Karl T. Pflock. Prometheus Books, 59 John Glenn Drive, Amherst, NY 14228-2197. 2001. ISBN 1-57392-894-1.331 pp. Hardcover, $25. In his foreword Jerry Pournelle calls this a "courageous and important" book, and in many respects it is. Pflock is a rare breed, a pro-UFOlogist who is an anti-Roswellean, the result of his own eight years of research into the Roswell story and his gradual conversion from wanting to bust open the truth about Roswell to discovering that he was not as objective as he had believed.

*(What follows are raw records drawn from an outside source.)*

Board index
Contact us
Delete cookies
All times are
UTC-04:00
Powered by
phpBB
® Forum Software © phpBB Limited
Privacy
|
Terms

Pflock is a former Defense Department and intelligence official, and this is a meticulously researched look at Roswell. Pflock concludes that Roswell was indeed stimulated by the debris from a constant-level balloon project in 1947 that had both civilian (New York University researchers led by professor Charles B. Moore) and secret military aspects. "On close and careful examination, the seemingly impressive ease for a crashed flying saucer at Roswell dis solves, and a quite different picture comes into focus" writes Pflock after thirteen chapters of analysis. "No saucer wreckage. No bodies. No missing nurses. Instead there is revealed the story of a highly classified, very sensitive U.S. Army Air Force research-and-development project, how it almost was compromised by a combination of complacency, chance, and hubris, and what military authorities did to forestall such a security breach."